___ EXCERPTED DATA

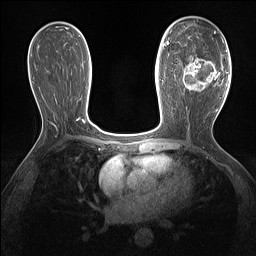
Breast MRI (dynamic contrast-enhanced), one axial slice. Dynamic contrast-enhanced series, time point 2 of 7 at this slice position (early post-contrast). 1.5 T. TE 1.4 ms, TR 5 ms. 1.3 mm slice thickness. 256 × 256 image matrix, field of view 300 × 300 mm. Female patient.
Annotated regions visible in this slice (semi-automatically segmented with operator editing):
- enhancing-tissue mask used for the functional tumour volume (all voxels passing the contrast-enhancement thresholds inside the analysis volume; usually the tumour): bounding box [x1, y1, x2, y2] px = [183, 55, 220, 90]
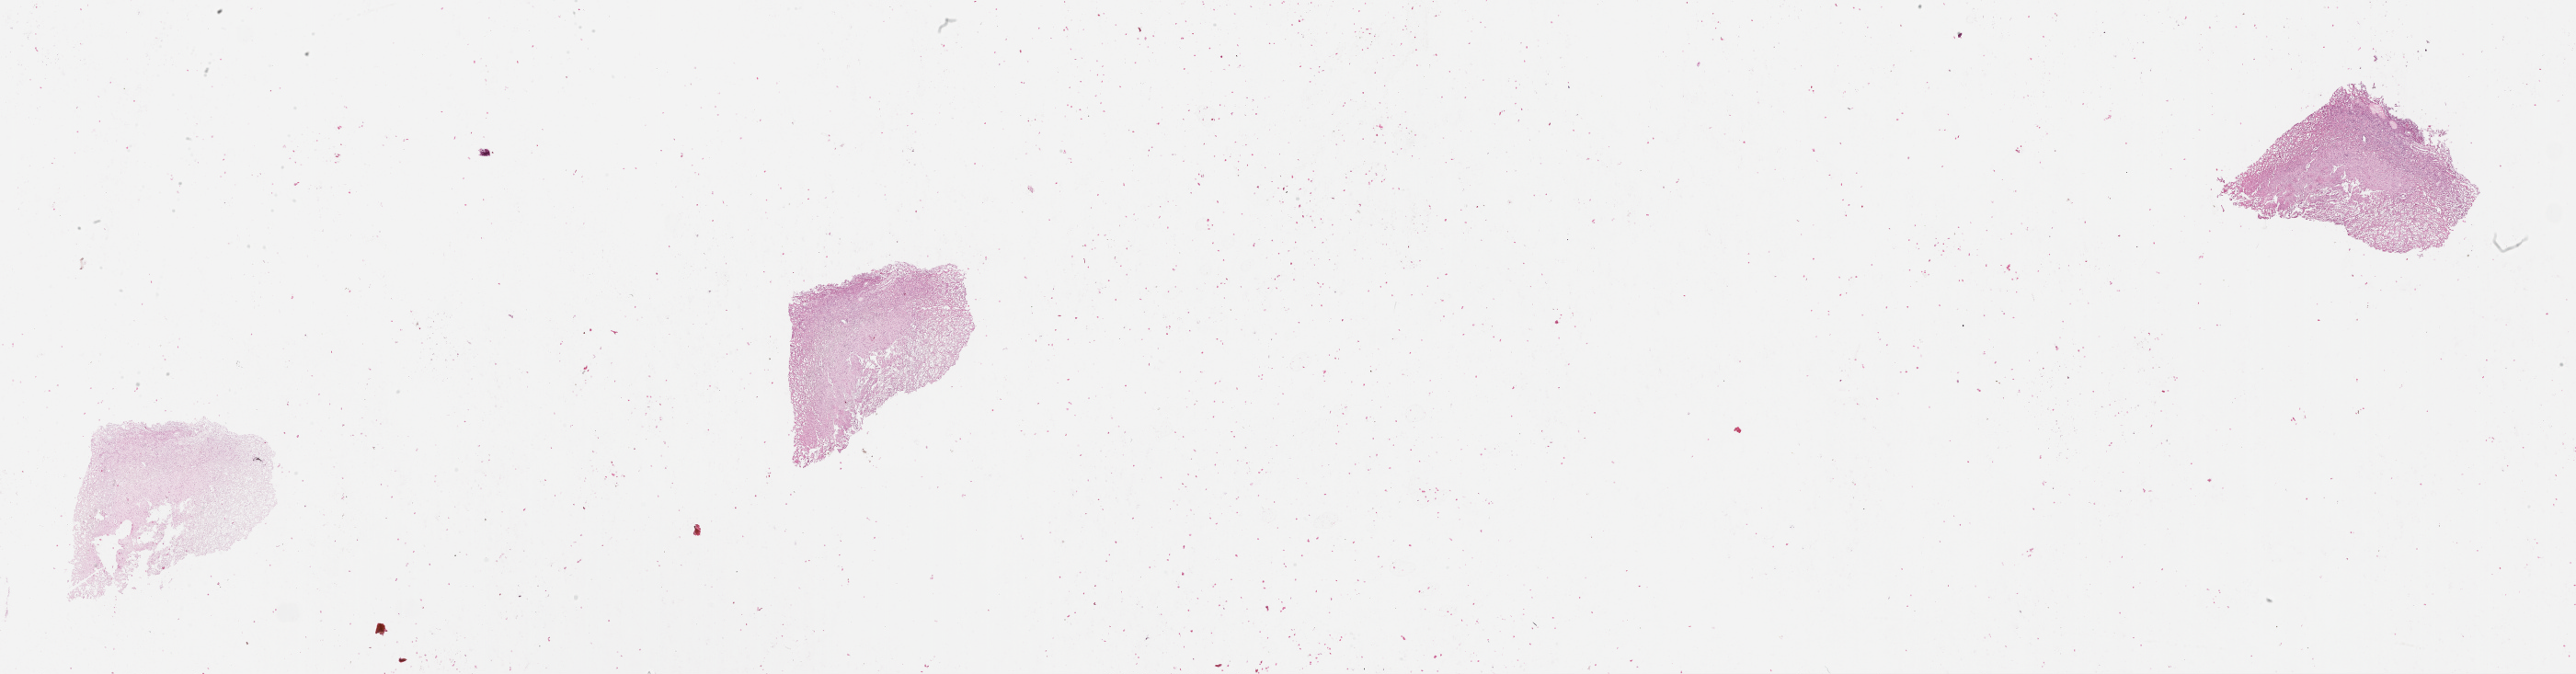
Hematoxylin and eosin (H&E) stained whole-slide image, low-resolution overview of the scanned area, about 45.1 x 11.8 mm (slide scanned at 20x); tumour tissue sample, sampled site: brain. Male, 61 y/o. Composition of this section per pathologist review: tumour nuclei 60%, necrosis 10%.
• diagnosis: Glioblastoma
• primary tumour site (as recorded): parietal lobe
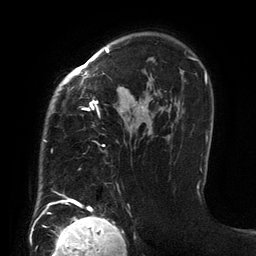
Breast MRI (dynamic contrast-enhanced), one axial slice; slice 96 of 134 in the series (ordered by position); cropped to one breast; dynamic contrast-enhanced series, time point 2 of 6 at this slice position (early post-contrast); 3 T; TE 2.7 ms, TR 6.5 ms; 256 × 256 image matrix, field of view 200 × 200 mm. Female patient.
Annotated regions visible in this slice (semi-automatically segmented with operator editing):
- enhancing-tissue mask used for the functional tumour volume (all voxels passing the contrast-enhancement thresholds inside the analysis volume; usually the tumour): bounding box <44,48,200,205> (left, top, right, bottom; pixels)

______

PROBLEM: Your task is to copy each line of the entries that includes the word "axial".

TASK ANSWER:
Breast MRI (dynamic contrast-enhanced), one axial slice. Dynamic contrast-enhanced series, time point 2 of 7 at this slice position (early post-contrast). 1.5 T. TE 1.4 ms, TR 5 ms. 1.3 mm slice thickness. 256 × 256 image matrix, field of view 300 × 300 mm. Female patient.
Breast MRI (dynamic contrast-enhanced), one axial slice; slice 96 of 134 in the series (ordered by position); cropped to one breast; dynamic contrast-enhanced series, time point 2 of 6 at this slice position (early post-contrast); 3 T; TE 2.7 ms, TR 6.5 ms; 256 × 256 image matrix, field of view 200 × 200 mm. Female patient.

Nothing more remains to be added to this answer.